Your goal -
Apart from the pictures, every entry must be retyped exactly.

Provided records -
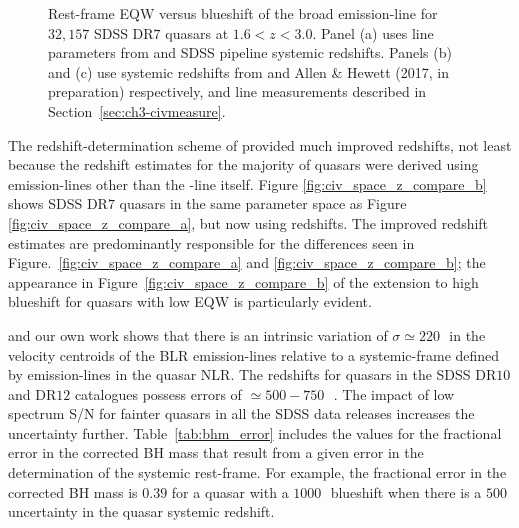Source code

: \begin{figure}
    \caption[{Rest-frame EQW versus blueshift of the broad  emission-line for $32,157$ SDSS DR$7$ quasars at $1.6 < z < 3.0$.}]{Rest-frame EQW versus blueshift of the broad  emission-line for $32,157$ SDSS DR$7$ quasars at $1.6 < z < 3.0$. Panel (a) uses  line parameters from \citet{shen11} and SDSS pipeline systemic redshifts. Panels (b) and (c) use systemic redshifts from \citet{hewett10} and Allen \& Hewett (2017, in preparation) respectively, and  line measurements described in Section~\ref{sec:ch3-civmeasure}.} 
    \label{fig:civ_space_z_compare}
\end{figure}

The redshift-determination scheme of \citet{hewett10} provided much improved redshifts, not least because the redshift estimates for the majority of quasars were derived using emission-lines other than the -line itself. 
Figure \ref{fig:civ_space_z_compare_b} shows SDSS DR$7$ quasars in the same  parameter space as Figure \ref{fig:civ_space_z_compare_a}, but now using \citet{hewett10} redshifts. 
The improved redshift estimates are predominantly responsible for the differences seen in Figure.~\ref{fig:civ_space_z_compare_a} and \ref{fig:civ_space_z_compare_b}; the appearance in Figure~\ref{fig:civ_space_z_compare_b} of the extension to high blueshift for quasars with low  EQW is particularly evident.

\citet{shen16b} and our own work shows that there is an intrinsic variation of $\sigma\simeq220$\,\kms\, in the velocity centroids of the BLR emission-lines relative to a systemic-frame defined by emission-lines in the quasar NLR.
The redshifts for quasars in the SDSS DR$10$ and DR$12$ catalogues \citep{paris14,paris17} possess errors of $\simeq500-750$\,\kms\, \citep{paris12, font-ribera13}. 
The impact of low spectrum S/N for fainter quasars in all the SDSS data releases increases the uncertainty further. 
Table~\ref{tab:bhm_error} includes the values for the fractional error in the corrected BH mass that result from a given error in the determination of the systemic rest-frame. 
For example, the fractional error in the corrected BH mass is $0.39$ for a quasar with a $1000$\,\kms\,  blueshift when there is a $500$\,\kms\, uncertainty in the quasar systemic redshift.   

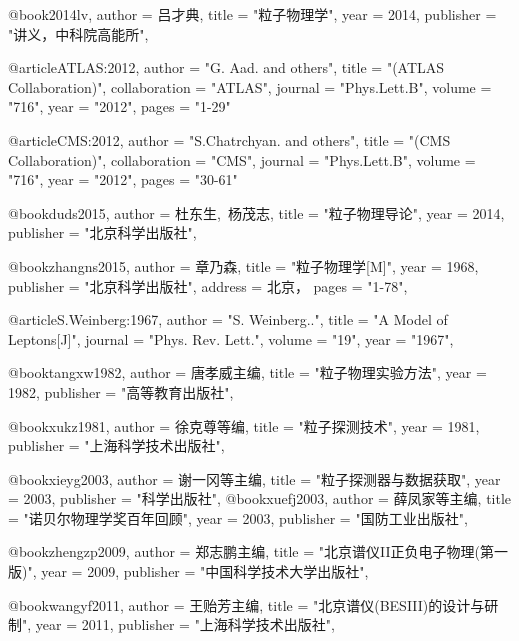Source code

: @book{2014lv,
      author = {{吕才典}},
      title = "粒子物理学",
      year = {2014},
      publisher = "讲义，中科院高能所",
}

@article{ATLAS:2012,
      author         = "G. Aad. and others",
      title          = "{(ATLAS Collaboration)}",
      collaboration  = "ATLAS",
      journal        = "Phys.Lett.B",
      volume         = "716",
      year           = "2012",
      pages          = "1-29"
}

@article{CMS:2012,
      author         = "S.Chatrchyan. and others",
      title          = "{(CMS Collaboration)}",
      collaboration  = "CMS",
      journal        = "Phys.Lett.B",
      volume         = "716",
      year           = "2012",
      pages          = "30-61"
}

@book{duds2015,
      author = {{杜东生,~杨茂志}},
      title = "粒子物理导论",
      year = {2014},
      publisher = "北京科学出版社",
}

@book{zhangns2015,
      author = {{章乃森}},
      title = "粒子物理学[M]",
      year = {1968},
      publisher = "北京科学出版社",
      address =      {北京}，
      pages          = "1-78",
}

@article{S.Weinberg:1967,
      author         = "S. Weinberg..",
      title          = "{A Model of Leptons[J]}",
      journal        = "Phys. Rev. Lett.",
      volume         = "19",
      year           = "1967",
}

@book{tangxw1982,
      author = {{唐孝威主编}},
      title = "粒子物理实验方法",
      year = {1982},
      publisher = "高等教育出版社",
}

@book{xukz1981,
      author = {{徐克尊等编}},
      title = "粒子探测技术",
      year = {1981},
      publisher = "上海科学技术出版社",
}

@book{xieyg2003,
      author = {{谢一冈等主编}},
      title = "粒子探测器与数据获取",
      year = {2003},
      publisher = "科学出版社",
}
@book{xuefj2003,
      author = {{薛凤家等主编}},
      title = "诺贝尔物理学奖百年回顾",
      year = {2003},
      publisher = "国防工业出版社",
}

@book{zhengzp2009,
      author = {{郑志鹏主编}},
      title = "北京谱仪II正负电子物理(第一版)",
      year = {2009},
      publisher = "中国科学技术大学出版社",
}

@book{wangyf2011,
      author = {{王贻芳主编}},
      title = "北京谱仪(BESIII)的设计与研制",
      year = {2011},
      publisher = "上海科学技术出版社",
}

Result -
Source code

: \begin{figure}
    \caption[{Rest-frame EQW versus blueshift of the broad  emission-line for $32,157$ SDSS DR$7$ quasars at $1.6 < z < 3.0$.}]{Rest-frame EQW versus blueshift of the broad  emission-line for $32,157$ SDSS DR$7$ quasars at $1.6 < z < 3.0$. Panel (a) uses  line parameters from \citet{shen11} and SDSS pipeline systemic redshifts. Panels (b) and (c) use systemic redshifts from \citet{hewett10} and Allen \& Hewett (2017, in preparation) respectively, and  line measurements described in Section~\ref{sec:ch3-civmeasure}.} 
    \label{fig:civ_space_z_compare}
\end{figure}

The redshift-determination scheme of \citet{hewett10} provided much improved redshifts, not least because the redshift estimates for the majority of quasars were derived using emission-lines other than the -line itself. 
Figure \ref{fig:civ_space_z_compare_b} shows SDSS DR$7$ quasars in the same  parameter space as Figure \ref{fig:civ_space_z_compare_a}, but now using \citet{hewett10} redshifts. 
The improved redshift estimates are predominantly responsible for the differences seen in Figure.~\ref{fig:civ_space_z_compare_a} and \ref{fig:civ_space_z_compare_b}; the appearance in Figure~\ref{fig:civ_space_z_compare_b} of the extension to high blueshift for quasars with low  EQW is particularly evident.

\citet{shen16b} and our own work shows that there is an intrinsic variation of $\sigma\simeq220$\,\kms\, in the velocity centroids of the BLR emission-lines relative to a systemic-frame defined by emission-lines in the quasar NLR.
The redshifts for quasars in the SDSS DR$10$ and DR$12$ catalogues \citep{paris14,paris17} possess errors of $\simeq500-750$\,\kms\, \citep{paris12, font-ribera13}. 
The impact of low spectrum S/N for fainter quasars in all the SDSS data releases increases the uncertainty further. 
Table~\ref{tab:bhm_error} includes the values for the fractional error in the corrected BH mass that result from a given error in the determination of the systemic rest-frame. 
For example, the fractional error in the corrected BH mass is $0.39$ for a quasar with a $1000$\,\kms\,  blueshift when there is a $500$\,\kms\, uncertainty in the quasar systemic redshift.   

Source code

: @book{2014lv,
      author = {{吕才典}},
      title = "粒子物理学",
      year = {2014},
      publisher = "讲义，中科院高能所",
}

@article{ATLAS:2012,
      author         = "G. Aad. and others",
      title          = "{(ATLAS Collaboration)}",
      collaboration  = "ATLAS",
      journal        = "Phys.Lett.B",
      volume         = "716",
      year           = "2012",
      pages          = "1-29"
}

@article{CMS:2012,
      author         = "S.Chatrchyan. and others",
      title          = "{(CMS Collaboration)}",
      collaboration  = "CMS",
      journal        = "Phys.Lett.B",
      volume         = "716",
      year           = "2012",
      pages          = "30-61"
}

@book{duds2015,
      author = {{杜东生,~杨茂志}},
      title = "粒子物理导论",
      year = {2014},
      publisher = "北京科学出版社",
}

@book{zhangns2015,
      author = {{章乃森}},
      title = "粒子物理学[M]",
      year = {1968},
      publisher = "北京科学出版社",
      address =      {北京}，
      pages          = "1-78",
}

@article{S.Weinberg:1967,
      author         = "S. Weinberg..",
      title          = "{A Model of Leptons[J]}",
      journal        = "Phys. Rev. Lett.",
      volume         = "19",
      year           = "1967",
}

@book{tangxw1982,
      author = {{唐孝威主编}},
      title = "粒子物理实验方法",
      year = {1982},
      publisher = "高等教育出版社",
}

@book{xukz1981,
      author = {{徐克尊等编}},
      title = "粒子探测技术",
      year = {1981},
      publisher = "上海科学技术出版社",
}

@book{xieyg2003,
      author = {{谢一冈等主编}},
      title = "粒子探测器与数据获取",
      year = {2003},
      publisher = "科学出版社",
}
@book{xuefj2003,
      author = {{薛凤家等主编}},
      title = "诺贝尔物理学奖百年回顾",
      year = {2003},
      publisher = "国防工业出版社",
}

@book{zhengzp2009,
      author = {{郑志鹏主编}},
      title = "北京谱仪II正负电子物理(第一版)",
      year = {2009},
      publisher = "中国科学技术大学出版社",
}

@book{wangyf2011,
      author = {{王贻芳主编}},
      title = "北京谱仪(BESIII)的设计与研制",
      year = {2011},
      publisher = "上海科学技术出版社",
}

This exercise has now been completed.